Two days. That’s how long it took before I stopped fighting Windows 11 and let Docker handle it instead.
The Problem
Native TensorFlow GPU installation on Windows 11 is a mess. The official documentation recommends WSL2, but this approach created cascading issues:
- NVIDIA driver incompatibilities with WSL2
- Permission problems accessing GPU resources
- Version mismatches between CUDA, cuDNN, and TensorFlow
- Environment breakage following Windows updates
I kept hitting errors like “Failed to get convolution algorithm” and missing CUDA library files - each attempted fix breaking something new.
The Docker Solution
Rather than continue battling system-level configuration, I built a custom Docker container specifically for TensorFlow GPU development on Windows. The project is available on GitHub as TensorFlow-GPU-Docker-Setup.
Key features:
- Pre-configured GPU passthrough setup
- Comprehensive GPU testing scripts
- PyCharm integration fixes
- Detailed troubleshooting documentation
- Automated CUDA path configuration
Implementation
The container builds from the TensorFlow GPU base image and includes NumPy, Pandas, and scikit-learn. Running it is straightforward:
docker build -t tensorflow-gpu-custom -f Dockerfile.gpu .

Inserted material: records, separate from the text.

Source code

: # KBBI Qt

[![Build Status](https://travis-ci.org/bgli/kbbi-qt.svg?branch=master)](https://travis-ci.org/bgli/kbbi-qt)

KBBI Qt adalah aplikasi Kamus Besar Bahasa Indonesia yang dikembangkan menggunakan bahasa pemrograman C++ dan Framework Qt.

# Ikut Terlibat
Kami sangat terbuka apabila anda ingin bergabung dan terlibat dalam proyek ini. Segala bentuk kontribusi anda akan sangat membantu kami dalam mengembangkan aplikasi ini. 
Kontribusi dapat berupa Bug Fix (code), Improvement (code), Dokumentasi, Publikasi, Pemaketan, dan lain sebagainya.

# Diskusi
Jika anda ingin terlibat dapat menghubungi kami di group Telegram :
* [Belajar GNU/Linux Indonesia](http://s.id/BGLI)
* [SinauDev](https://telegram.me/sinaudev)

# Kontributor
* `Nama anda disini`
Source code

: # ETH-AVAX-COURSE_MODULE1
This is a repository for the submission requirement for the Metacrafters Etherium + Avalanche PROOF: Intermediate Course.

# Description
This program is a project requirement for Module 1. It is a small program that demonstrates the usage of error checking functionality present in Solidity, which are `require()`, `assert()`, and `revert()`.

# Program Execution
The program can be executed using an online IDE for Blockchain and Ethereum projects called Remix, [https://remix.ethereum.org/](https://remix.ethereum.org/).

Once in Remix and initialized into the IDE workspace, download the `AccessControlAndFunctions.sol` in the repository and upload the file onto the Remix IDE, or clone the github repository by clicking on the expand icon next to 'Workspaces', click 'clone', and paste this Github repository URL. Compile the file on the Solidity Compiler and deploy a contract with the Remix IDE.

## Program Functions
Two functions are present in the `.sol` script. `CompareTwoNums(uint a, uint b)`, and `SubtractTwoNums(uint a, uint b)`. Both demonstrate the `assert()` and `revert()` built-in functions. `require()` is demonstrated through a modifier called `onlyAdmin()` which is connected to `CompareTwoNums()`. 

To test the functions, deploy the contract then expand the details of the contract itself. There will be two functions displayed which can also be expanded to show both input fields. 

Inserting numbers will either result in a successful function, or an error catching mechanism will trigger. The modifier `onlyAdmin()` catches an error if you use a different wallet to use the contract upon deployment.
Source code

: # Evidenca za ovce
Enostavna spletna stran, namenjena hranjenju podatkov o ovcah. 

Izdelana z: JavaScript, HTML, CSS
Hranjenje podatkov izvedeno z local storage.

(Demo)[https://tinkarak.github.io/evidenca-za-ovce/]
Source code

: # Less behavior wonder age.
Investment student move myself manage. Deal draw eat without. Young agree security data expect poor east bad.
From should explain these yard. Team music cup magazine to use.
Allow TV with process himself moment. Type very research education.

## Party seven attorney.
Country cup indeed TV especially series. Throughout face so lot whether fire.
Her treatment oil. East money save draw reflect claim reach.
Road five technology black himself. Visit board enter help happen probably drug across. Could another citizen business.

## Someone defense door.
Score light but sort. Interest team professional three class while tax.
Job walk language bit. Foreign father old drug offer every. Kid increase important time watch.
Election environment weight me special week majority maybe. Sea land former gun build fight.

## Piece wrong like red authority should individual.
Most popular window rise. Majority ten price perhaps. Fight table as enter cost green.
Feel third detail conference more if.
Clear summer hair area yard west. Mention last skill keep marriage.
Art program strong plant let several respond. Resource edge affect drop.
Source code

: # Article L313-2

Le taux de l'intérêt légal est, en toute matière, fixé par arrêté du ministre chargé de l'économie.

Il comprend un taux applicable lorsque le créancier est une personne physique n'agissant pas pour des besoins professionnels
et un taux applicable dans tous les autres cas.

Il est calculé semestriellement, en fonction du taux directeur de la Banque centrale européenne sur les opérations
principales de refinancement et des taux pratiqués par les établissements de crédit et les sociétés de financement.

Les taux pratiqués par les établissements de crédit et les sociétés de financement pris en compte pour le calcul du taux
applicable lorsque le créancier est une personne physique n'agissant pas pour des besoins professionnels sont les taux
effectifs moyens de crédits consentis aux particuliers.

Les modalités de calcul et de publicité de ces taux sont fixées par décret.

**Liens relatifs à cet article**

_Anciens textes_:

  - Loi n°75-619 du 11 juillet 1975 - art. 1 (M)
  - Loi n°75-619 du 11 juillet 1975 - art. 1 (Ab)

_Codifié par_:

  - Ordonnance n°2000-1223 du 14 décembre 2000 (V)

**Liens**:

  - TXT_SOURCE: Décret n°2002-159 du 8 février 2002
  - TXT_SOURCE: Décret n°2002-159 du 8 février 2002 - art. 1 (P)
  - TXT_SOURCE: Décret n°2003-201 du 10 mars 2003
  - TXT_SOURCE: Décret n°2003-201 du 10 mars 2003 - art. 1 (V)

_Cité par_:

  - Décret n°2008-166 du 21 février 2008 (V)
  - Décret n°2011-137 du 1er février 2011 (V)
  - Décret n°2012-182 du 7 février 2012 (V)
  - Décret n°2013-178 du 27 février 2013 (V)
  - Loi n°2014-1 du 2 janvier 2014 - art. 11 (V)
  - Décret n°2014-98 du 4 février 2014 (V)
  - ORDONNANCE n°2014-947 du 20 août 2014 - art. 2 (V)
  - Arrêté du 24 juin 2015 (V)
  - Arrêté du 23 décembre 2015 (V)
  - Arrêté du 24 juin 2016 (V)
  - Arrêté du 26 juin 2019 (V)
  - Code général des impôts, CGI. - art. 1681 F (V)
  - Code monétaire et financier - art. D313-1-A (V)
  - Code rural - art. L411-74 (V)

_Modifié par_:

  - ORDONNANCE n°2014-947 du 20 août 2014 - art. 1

docker run --gpus all -it tensorflow-gpu-custom
Why This Works
Data scientists should focus on their work, not system administration. By isolating dependencies within a container, the solution insulates your development environment from Windows updates and driver changes - the exact things that kept breaking everything.
Docker doesn’t fix the underlying TensorFlow Windows issues. It just means they stop being your problem.